Saved entries
=== Begin Enclosure ===
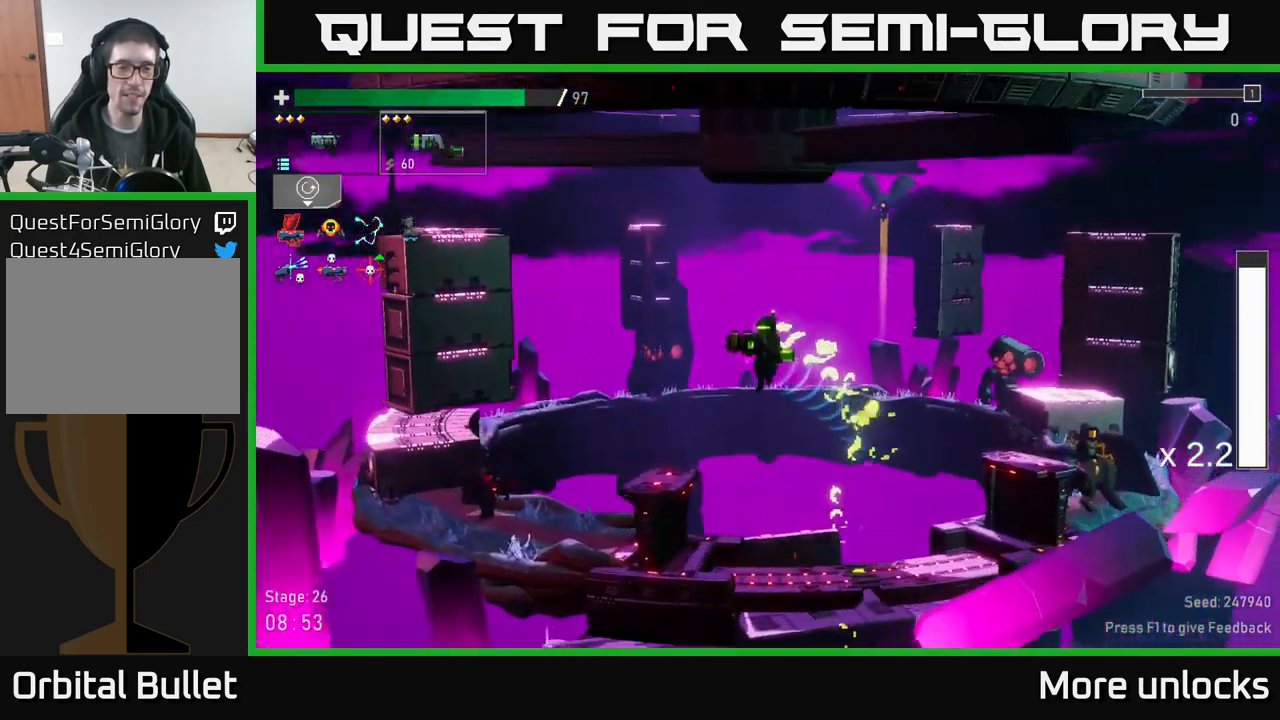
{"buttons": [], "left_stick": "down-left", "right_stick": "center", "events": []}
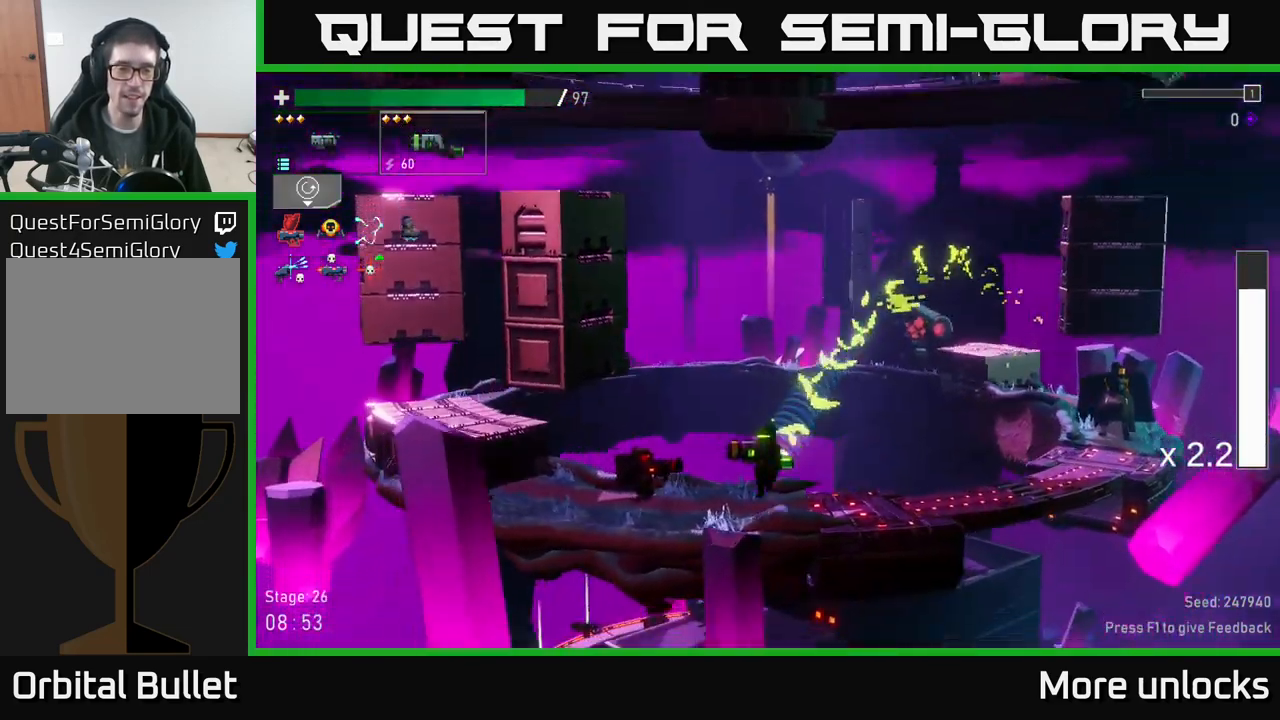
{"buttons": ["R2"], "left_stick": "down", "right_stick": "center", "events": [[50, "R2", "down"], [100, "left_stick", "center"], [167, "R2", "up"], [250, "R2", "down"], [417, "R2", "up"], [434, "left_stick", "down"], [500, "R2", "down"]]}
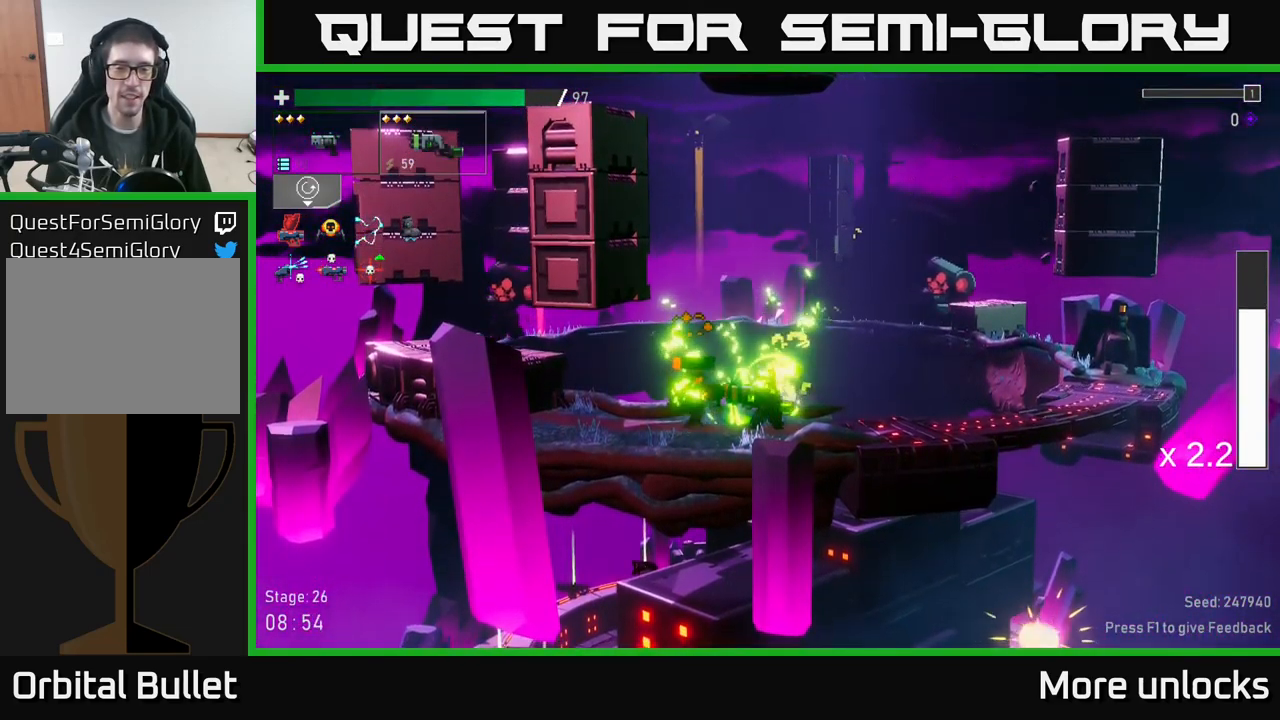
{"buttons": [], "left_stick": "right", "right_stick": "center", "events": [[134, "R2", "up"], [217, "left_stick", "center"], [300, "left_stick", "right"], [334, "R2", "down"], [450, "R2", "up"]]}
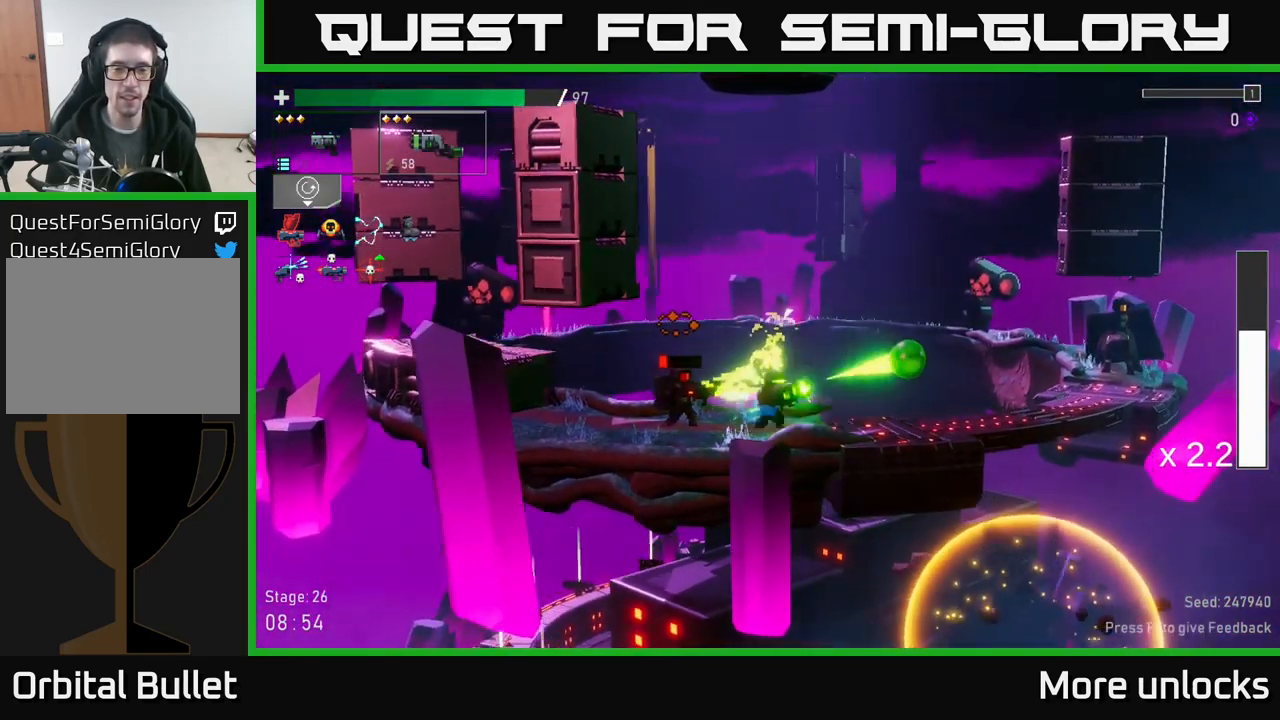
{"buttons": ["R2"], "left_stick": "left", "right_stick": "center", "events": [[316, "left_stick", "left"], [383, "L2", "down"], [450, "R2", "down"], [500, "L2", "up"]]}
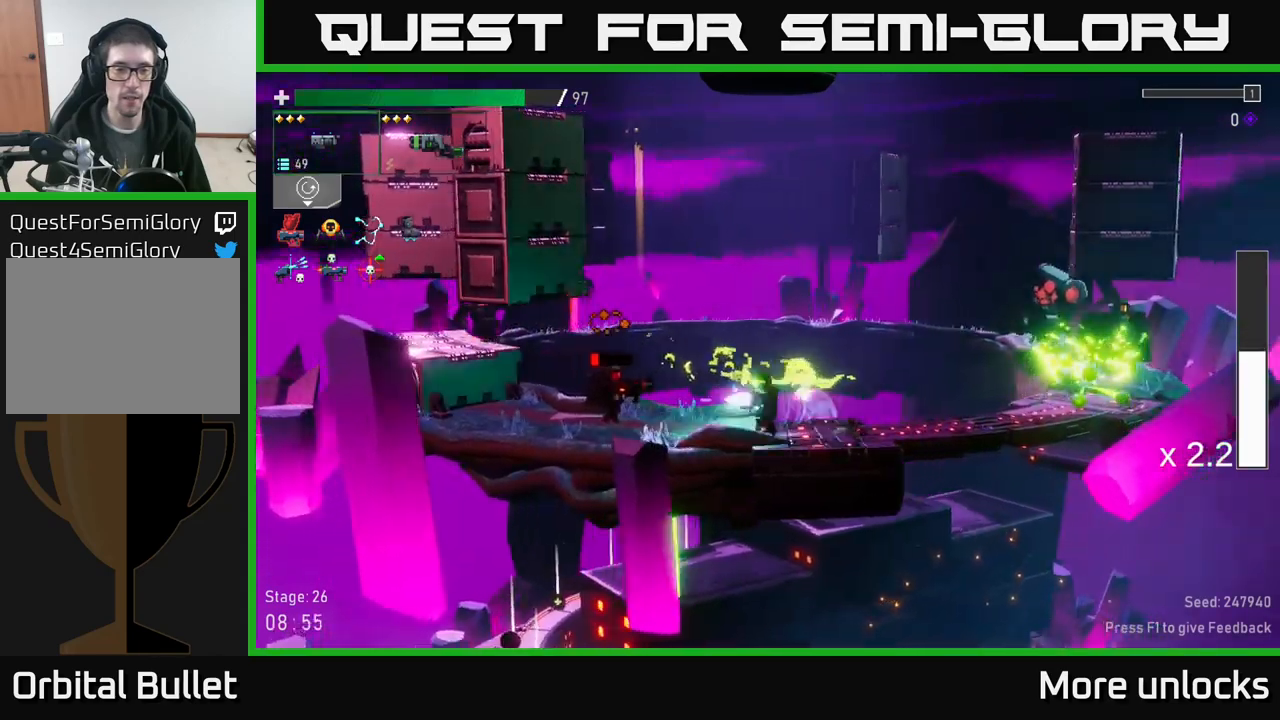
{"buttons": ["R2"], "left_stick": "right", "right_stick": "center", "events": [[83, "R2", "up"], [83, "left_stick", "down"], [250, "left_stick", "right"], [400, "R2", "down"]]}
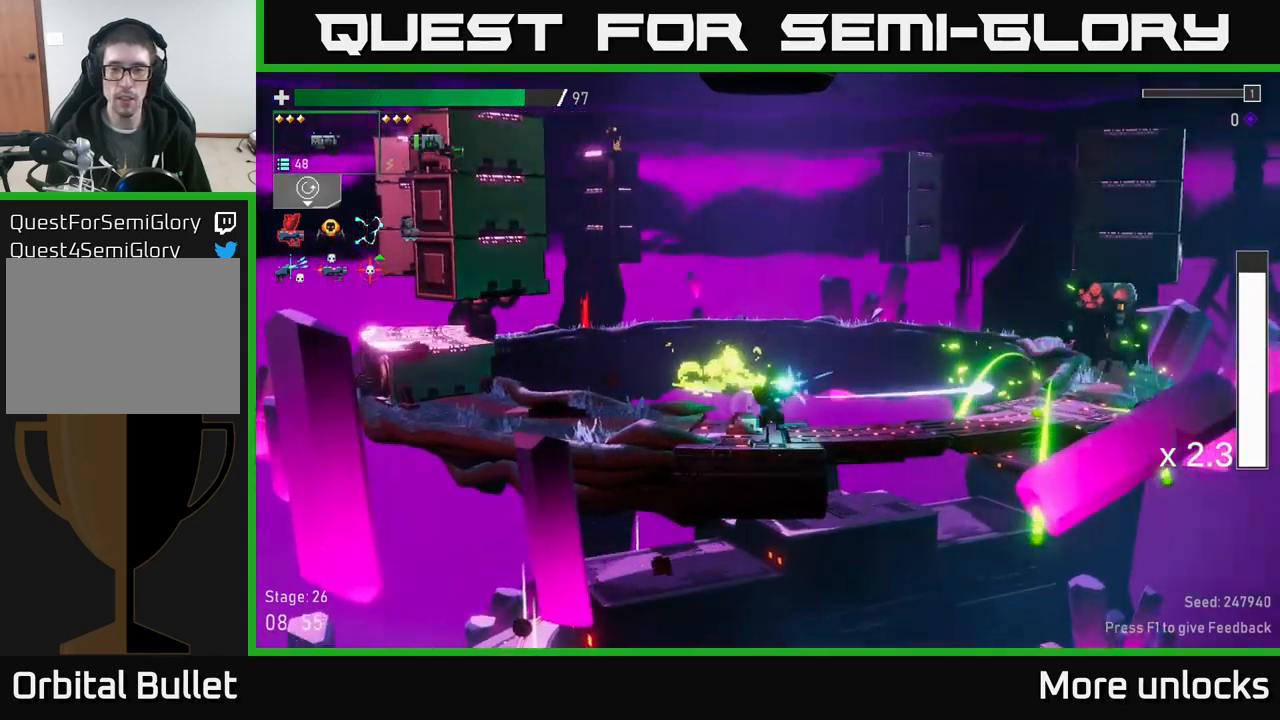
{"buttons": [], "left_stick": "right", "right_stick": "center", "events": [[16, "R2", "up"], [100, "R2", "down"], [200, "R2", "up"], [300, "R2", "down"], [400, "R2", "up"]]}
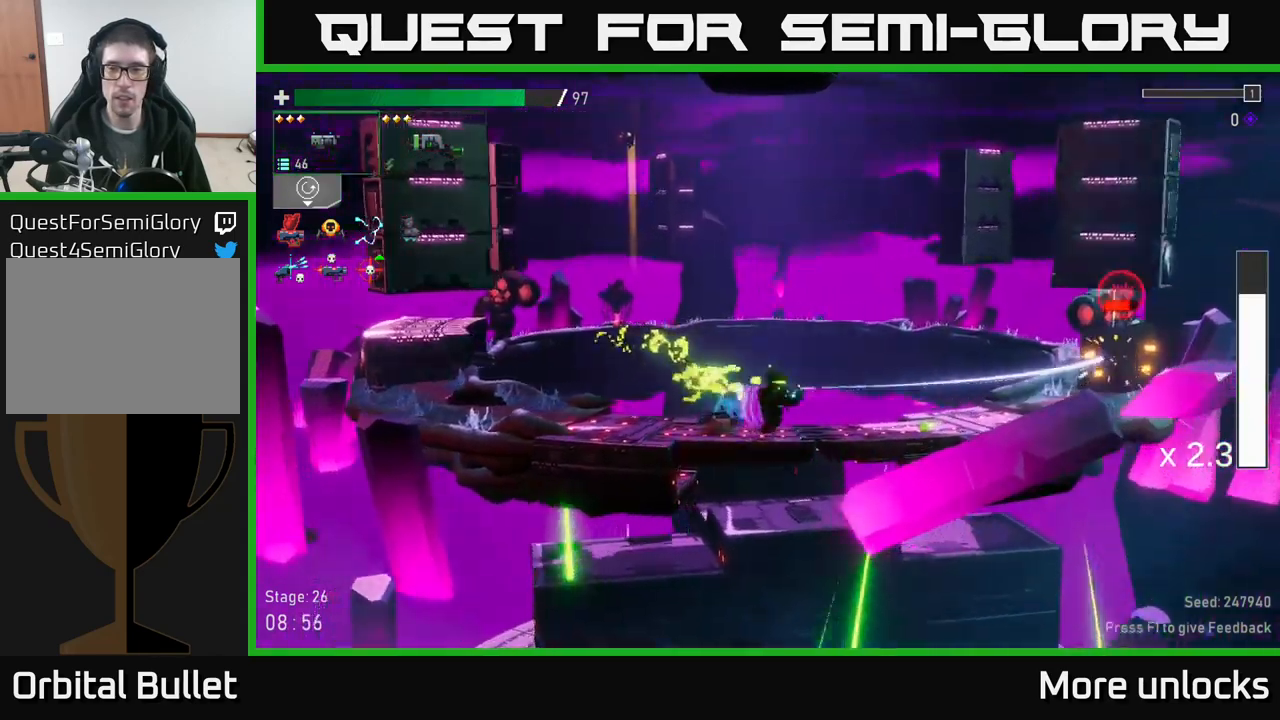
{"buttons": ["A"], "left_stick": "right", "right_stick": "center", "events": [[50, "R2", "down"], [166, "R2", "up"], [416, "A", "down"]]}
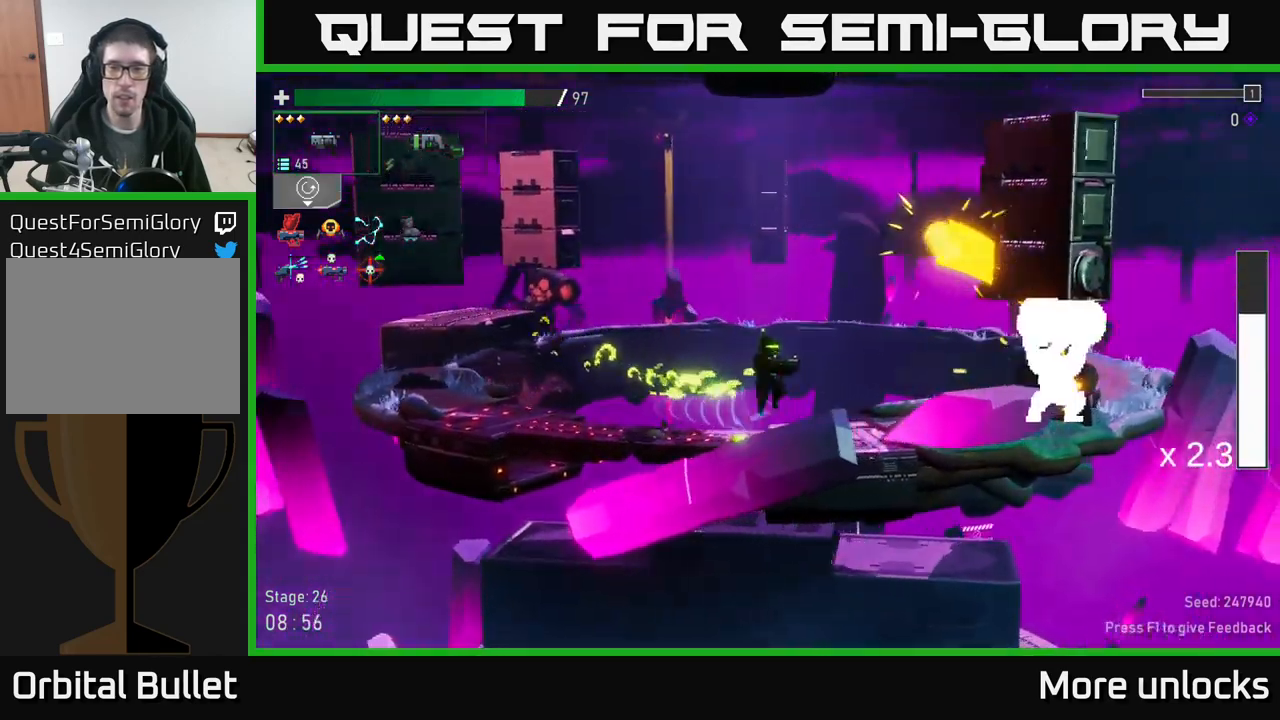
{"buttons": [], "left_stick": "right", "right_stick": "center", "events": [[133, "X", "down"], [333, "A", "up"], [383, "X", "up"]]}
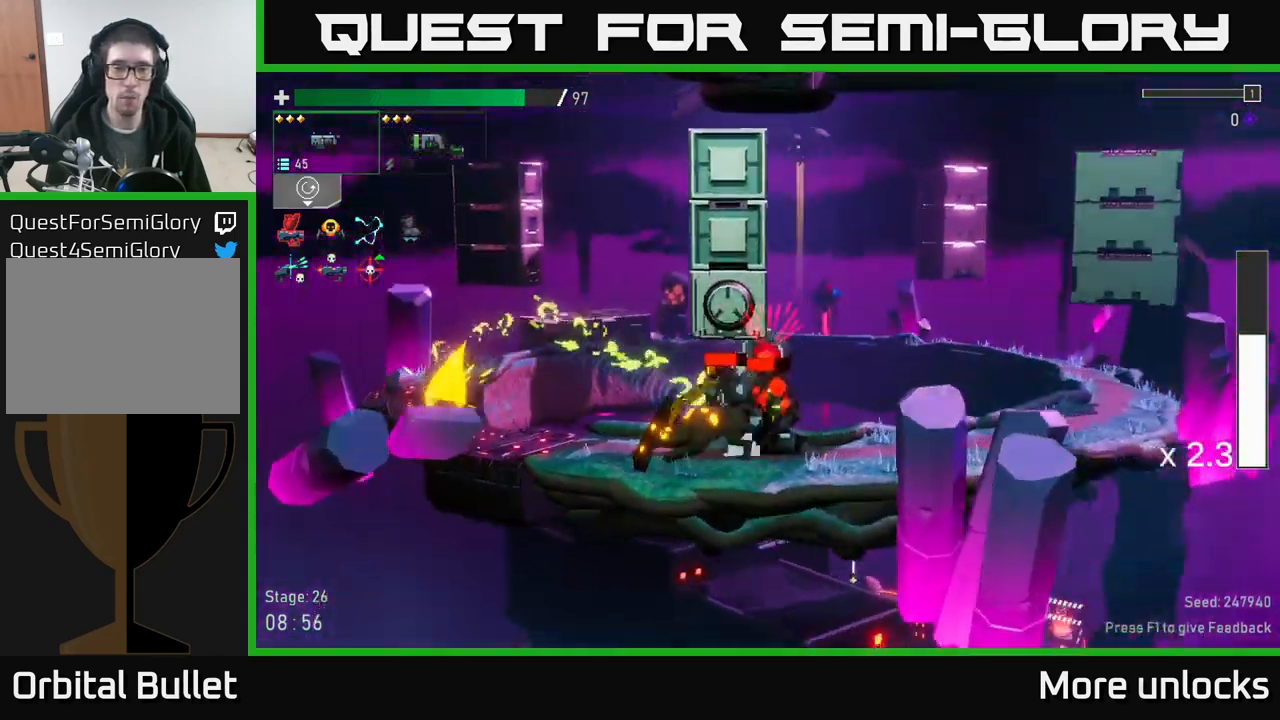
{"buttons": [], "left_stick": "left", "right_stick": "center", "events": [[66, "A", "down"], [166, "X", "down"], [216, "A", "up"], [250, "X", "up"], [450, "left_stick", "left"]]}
=== End Enclosure ===
● **Your instructions**: The task calls for every line of the data to be returned exactly, without pictures.

● **Final answer**:
{"buttons": [], "left_stick": "down-left", "right_stick": "center", "events": []}
{"buttons": ["R2"], "left_stick": "down", "right_stick": "center", "events": [[50, "R2", "down"], [100, "left_stick", "center"], [167, "R2", "up"], [250, "R2", "down"], [417, "R2", "up"], [434, "left_stick", "down"], [500, "R2", "down"]]}
{"buttons": [], "left_stick": "right", "right_stick": "center", "events": [[134, "R2", "up"], [217, "left_stick", "center"], [300, "left_stick", "right"], [334, "R2", "down"], [450, "R2", "up"]]}
{"buttons": ["R2"], "left_stick": "left", "right_stick": "center", "events": [[316, "left_stick", "left"], [383, "L2", "down"], [450, "R2", "down"], [500, "L2", "up"]]}
{"buttons": ["R2"], "left_stick": "right", "right_stick": "center", "events": [[83, "R2", "up"], [83, "left_stick", "down"], [250, "left_stick", "right"], [400, "R2", "down"]]}
{"buttons": [], "left_stick": "right", "right_stick": "center", "events": [[16, "R2", "up"], [100, "R2", "down"], [200, "R2", "up"], [300, "R2", "down"], [400, "R2", "up"]]}
{"buttons": ["A"], "left_stick": "right", "right_stick": "center", "events": [[50, "R2", "down"], [166, "R2", "up"], [416, "A", "down"]]}
{"buttons": [], "left_stick": "right", "right_stick": "center", "events": [[133, "X", "down"], [333, "A", "up"], [383, "X", "up"]]}
{"buttons": [], "left_stick": "left", "right_stick": "center", "events": [[66, "A", "down"], [166, "X", "down"], [216, "A", "up"], [250, "X", "up"], [450, "left_stick", "left"]]}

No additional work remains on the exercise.